Secara terpisah, dalam diskusi yang diselenggarakan oleh Koalisi Lembaga Swadaya Masyarakat bertajuk ”Gurita Korupsi Benur Lobster dan Potensi Kerugian Negara”, Direktur Eksekutif Indonesia Budget Center (IBC) Roy Salam mendorong KPK membongkar hingga tuntas para aktor yang terlibat dalam kasus ini.
Korupsi terkait ekspor benur ini masih belum berhenti karena kebijakannya tetap berjalan.

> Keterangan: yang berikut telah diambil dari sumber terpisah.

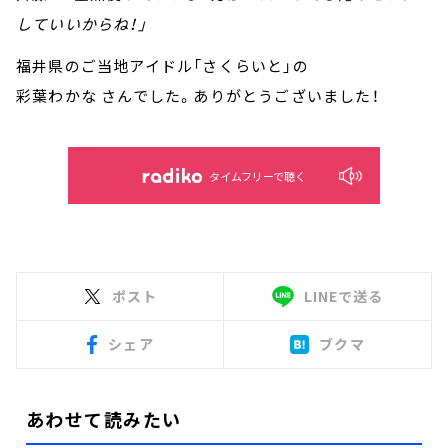
していいからね！」
福井県のご当地アイドル「さくらいと」の
彩葉わかな さんでした。ありがとうございました！
タイムフリーで聴く
ポスト
LINEで送る
シェア
ブクマ
あわせて読みたい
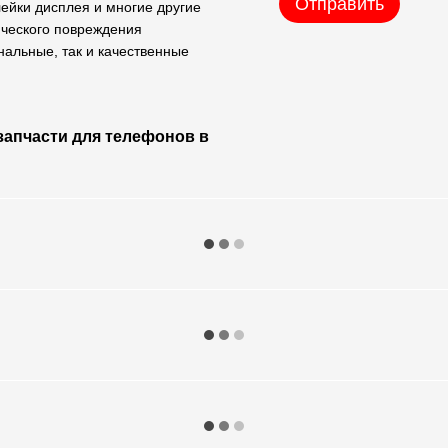
Отправить
лейки дисплея и многие другие
ического повреждения
нальные, так и качественные
 запчасти для телефонов в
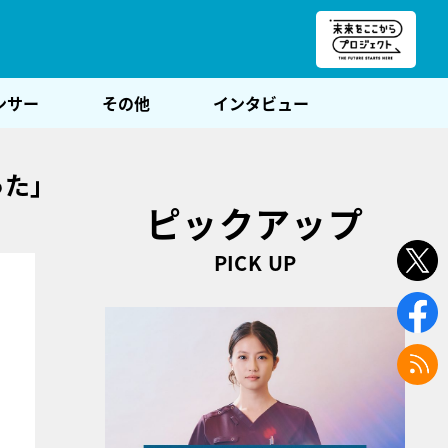
朝POST
ンサー
その他
インタビュー
った」
ピックアップ
PICK UP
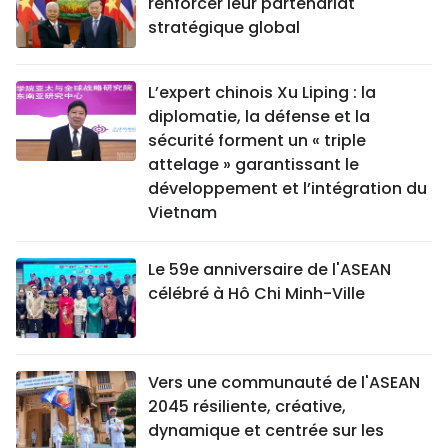
renforcer leur partenariat
stratégique global
L’expert chinois Xu Liping : la
diplomatie, la défense et la
sécurité forment un « triple
attelage » garantissant le
développement et l’intégration du
Vietnam
Le 59e anniversaire de l'ASEAN
célébré à Hô Chi Minh-Ville
Vers une communauté de l'ASEAN
2045 résiliente, créative,
dynamique et centrée sur les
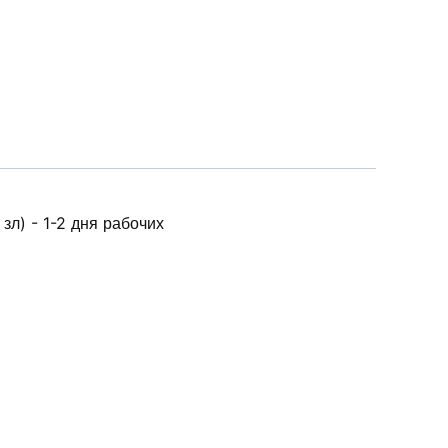
зл) - 1-2 дня рабочих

Ia menuturkan, KPK harus mengungkap eksportir gelap hingga regulator yang memiliki peran dalam kasus ini, tetapi belum diproses hukum. Menurut Roy, korupsi terkait ekspor benur ini masih belum berhenti karena kebijakannya tetap berjalan. Ia berharap, Peraturan Menteri Kelautan dan Perikanan Nomor 12 Tahun 2020 tentang Pengelolaan Lobster, Kepiting, dan Rajungan dicabut karena tidak memiliki legitimasi hukum yang kuat.
Sementara itu, Koordinator Komite Pemantau Pemilihan Indonesia (TePI) Jeirry Sumampow menduga ada aktor politik yang terlibat dalam kasus ini. Sebab, Edhy merupakan seorang politikus. Karena itu, ia berharap KPK menelusuri uang dari kasus ini yang mengalir kepada aktor politik, baik itu kelompok maupun organisasi.
Yusuf mengungkapkan, dirinya diperiksa KPK terkait dengan Permen KP No 12/2020. Selain itu, ia juga dimintai keterangan terkait dengan garansi bank.
Ia menuturkan, semula tidak boleh melakukan penangkapan benih bening lobster (BBL) dan mengekspornya. Namun, faktanya di laut melimpah. Jika tidak ditangkap dan diambil, BBL akan mati. Karena pandemi Covid-19, pemerintah mengizinkan menangkap BBL dan diekspor. Selain itu, BBL tersebut juga dibudidayakan.
KKP sudah menyurati Kementerian Keuangan untuk membuat regulasi untuk BBL terkait dengan Permen KP No 12/2020. Namun, regulasi tersebut tertunda sampai dengan ada penangkapan oleh KPK.
Negara diharapkan mendapatkan uang dari ekspor BBL tersebut, tetapi karena belum ada regulasinya, belum bisa dipungut.
Terkait dengan garansi bank atau bank guarantee, Yusuf menegaskan, negara diharapkan mendapatkan uang dari ekspor BBL tersebut, tetapi karena belum ada regulasinya, belum bisa dipungut. Para eksportir berkomitmen membayar hak negara. Karena itu, dibuatlah garansi bank sebagai jaminan.
”Garansi bank itu belum jadi haknya KKP. Belum jadi hak siapa pun juga. Masih hak terbuka garansi bank-nya,” ujar Yusuf.
Dalam persidangan di Pengadilan Tindak Pidana Korupsi Jakarta, Edhy, yang menjadi saksi untuk terdakwa Suharjito, mengungkapkan, Permen KP No 12/2020 dikeluarkan untuk menjawab keinginan masyarakat.
Menurut Edhy, kebijakan ekspor benur ini berpotensi meningkatkan pendapatan negara. Sebab, penerimaan negara bukan pajak (PNBP) di KKP tidak pernah di atas Rp 1 triliun, sedangkan Anggaran Pendapatan dan Belanja Negara (APBN) untuk KKP setiap tahun hampir Rp 6 triliun.